*** Data to use

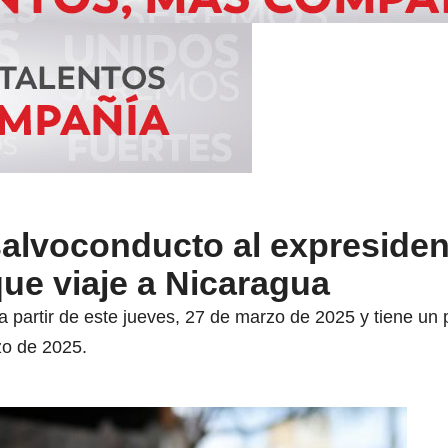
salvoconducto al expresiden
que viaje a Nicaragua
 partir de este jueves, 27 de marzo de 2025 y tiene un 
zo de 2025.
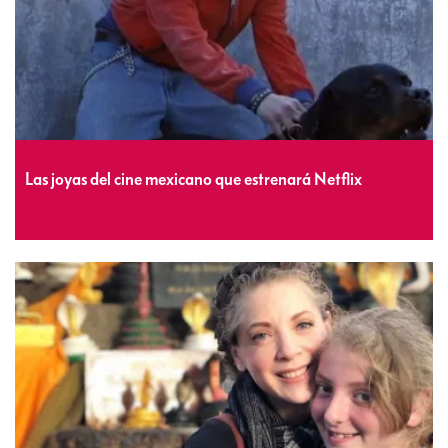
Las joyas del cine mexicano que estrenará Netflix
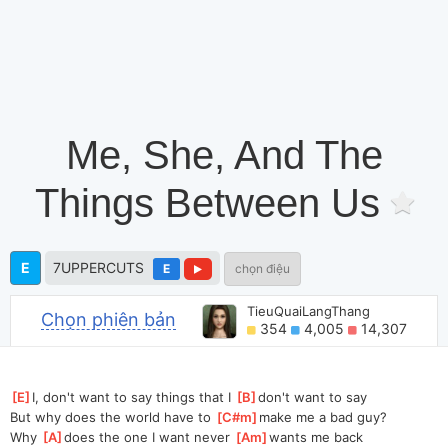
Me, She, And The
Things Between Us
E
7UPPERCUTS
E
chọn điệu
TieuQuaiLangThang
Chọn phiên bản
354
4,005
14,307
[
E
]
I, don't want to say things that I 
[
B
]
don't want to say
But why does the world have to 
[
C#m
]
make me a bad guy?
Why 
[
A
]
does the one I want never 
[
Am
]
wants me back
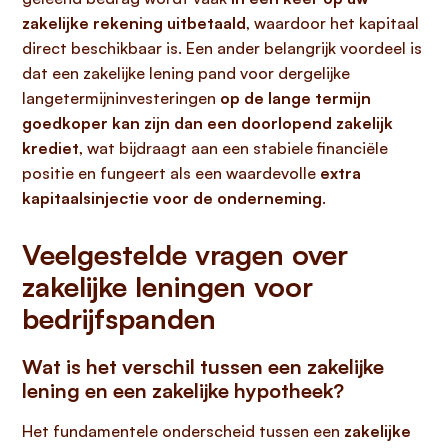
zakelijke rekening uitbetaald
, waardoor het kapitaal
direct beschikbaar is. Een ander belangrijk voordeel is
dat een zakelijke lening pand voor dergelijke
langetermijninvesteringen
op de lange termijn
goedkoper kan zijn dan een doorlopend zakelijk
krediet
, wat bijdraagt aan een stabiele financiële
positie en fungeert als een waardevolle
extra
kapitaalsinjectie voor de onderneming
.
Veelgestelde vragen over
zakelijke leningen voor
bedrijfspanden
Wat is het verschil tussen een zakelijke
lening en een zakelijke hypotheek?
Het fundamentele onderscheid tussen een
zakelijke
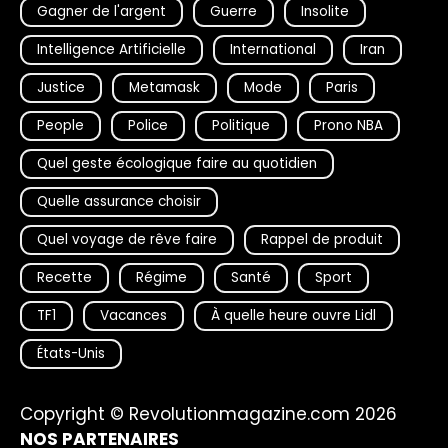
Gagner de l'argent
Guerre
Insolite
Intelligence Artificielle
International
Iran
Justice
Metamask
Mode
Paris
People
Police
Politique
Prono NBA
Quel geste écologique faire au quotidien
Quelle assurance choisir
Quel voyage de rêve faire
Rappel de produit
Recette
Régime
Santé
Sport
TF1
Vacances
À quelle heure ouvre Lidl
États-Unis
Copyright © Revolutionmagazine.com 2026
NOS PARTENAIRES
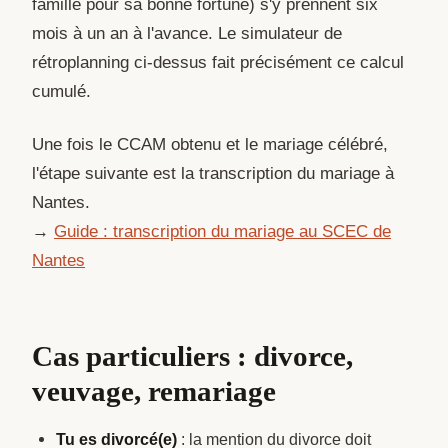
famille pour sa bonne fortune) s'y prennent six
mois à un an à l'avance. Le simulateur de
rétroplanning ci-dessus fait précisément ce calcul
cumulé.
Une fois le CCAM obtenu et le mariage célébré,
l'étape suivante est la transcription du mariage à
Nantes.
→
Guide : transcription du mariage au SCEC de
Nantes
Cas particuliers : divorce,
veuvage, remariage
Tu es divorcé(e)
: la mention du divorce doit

******

__Your instructions__
Transcribe all the data word for word; the images stay out.

__Written reply__
salvoconducto al expresiden
que viaje a Nicaragua
 partir de este jueves, 27 de marzo de 2025 y tiene un 
zo de 2025.
Las joyas del cine mexicano que estrenará Netflix
Me, She, And The
Things Between Us
E
7UPPERCUTS
E
chọn điệu
TieuQuaiLangThang
Chọn phiên bản
354
4,005
14,307
[
E
]
I, don't want to say things that I 
[
B
]
don't want to say
But why does the world have to 
[
C#m
]
make me a bad guy?
Why 
[
A
]
does the one I want never 
[
Am
]
wants me back
zakelijke rekening uitbetaald
, waardoor het kapitaal
direct beschikbaar is. Een ander belangrijk voordeel is
dat een zakelijke lening pand voor dergelijke
langetermijninvesteringen
op de lange termijn
goedkoper kan zijn dan een doorlopend zakelijk
krediet
, wat bijdraagt aan een stabiele financiële
positie en fungeert als een waardevolle
extra
kapitaalsinjectie voor de onderneming
.
Veelgestelde vragen over
zakelijke leningen voor
bedrijfspanden
Wat is het verschil tussen een zakelijke
lening en een zakelijke hypotheek?
Het fundamentele onderscheid tussen een
zakelijke
Gagner de l'argent
Guerre
Insolite
Intelligence Artificielle
International
Iran
Justice
Metamask
Mode
Paris
People
Police
Politique
Prono NBA
Quel geste écologique faire au quotidien
Quelle assurance choisir
Quel voyage de rêve faire
Rappel de produit
Recette
Régime
Santé
Sport
TF1
Vacances
À quelle heure ouvre Lidl
États-Unis
Copyright © Revolutionmagazine.com 2026
NOS PARTENAIRES
famille pour sa bonne fortune) s'y prennent six
mois à un an à l'avance. Le simulateur de
rétroplanning ci-dessus fait précisément ce calcul
cumulé.
Une fois le CCAM obtenu et le mariage célébré,
l'étape suivante est la transcription du mariage à
Nantes.
→
Guide : transcription du mariage au SCEC de
Nantes
Cas particuliers : divorce,
veuvage, remariage
Tu es divorcé(e)
: la mention du divorce doit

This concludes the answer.